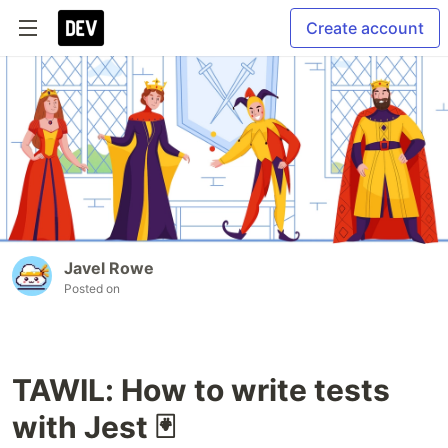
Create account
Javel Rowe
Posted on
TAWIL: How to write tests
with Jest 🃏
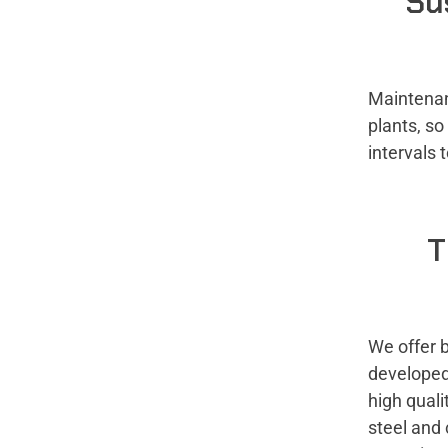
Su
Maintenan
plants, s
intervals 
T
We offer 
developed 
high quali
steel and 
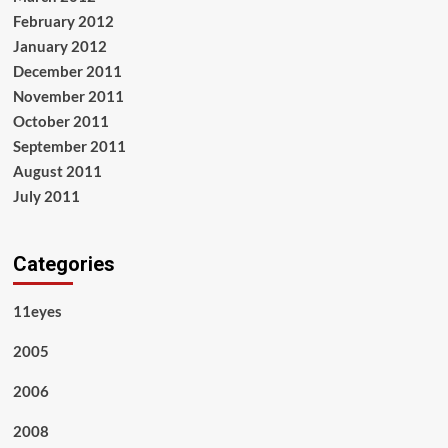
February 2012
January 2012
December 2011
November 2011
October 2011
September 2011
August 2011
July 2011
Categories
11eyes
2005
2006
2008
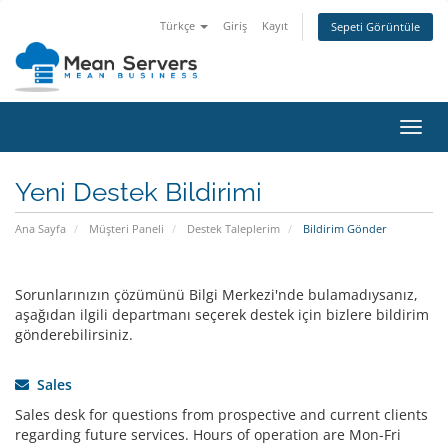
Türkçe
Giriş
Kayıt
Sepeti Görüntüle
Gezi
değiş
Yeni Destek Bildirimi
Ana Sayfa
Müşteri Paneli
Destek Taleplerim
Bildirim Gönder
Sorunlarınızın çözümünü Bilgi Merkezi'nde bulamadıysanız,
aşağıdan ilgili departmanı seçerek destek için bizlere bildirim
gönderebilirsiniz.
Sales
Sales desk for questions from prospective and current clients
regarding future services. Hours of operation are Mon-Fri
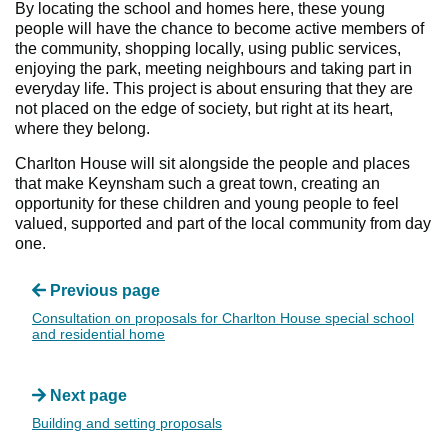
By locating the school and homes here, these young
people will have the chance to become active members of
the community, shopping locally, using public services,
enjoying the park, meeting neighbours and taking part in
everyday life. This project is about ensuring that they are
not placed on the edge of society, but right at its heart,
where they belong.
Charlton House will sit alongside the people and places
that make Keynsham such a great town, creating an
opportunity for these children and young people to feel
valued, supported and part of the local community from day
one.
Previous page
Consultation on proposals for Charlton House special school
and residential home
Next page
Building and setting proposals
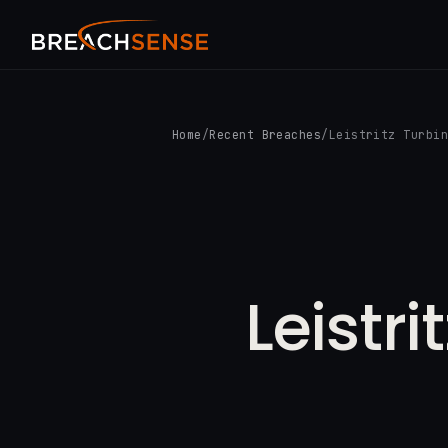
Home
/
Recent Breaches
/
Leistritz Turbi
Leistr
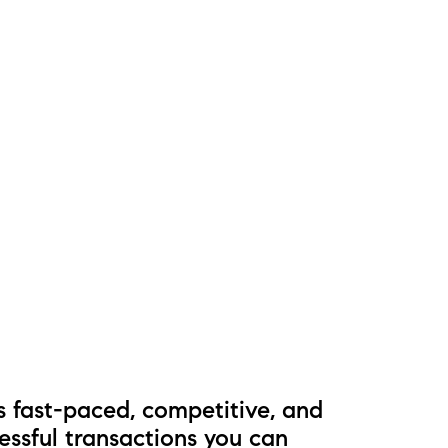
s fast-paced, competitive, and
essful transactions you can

=======

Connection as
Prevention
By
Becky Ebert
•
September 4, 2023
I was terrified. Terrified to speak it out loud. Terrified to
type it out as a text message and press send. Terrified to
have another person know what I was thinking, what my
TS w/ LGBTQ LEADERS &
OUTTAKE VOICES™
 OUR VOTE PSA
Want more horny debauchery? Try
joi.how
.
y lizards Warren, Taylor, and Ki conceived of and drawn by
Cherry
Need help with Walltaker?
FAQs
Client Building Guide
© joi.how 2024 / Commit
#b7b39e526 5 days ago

=======

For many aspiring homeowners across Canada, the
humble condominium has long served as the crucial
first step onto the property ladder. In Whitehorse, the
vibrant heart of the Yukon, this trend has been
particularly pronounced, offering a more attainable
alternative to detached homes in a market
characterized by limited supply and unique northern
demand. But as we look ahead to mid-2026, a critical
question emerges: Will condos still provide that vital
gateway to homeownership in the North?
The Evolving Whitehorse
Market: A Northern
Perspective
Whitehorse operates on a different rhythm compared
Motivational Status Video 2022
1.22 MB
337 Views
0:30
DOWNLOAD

=======

● Your goal: From the records above, extract each line in which the word "heart" appears.

● Response:
not placed on the edge of society, but right at its heart,
vibrant heart of the Yukon, this trend has been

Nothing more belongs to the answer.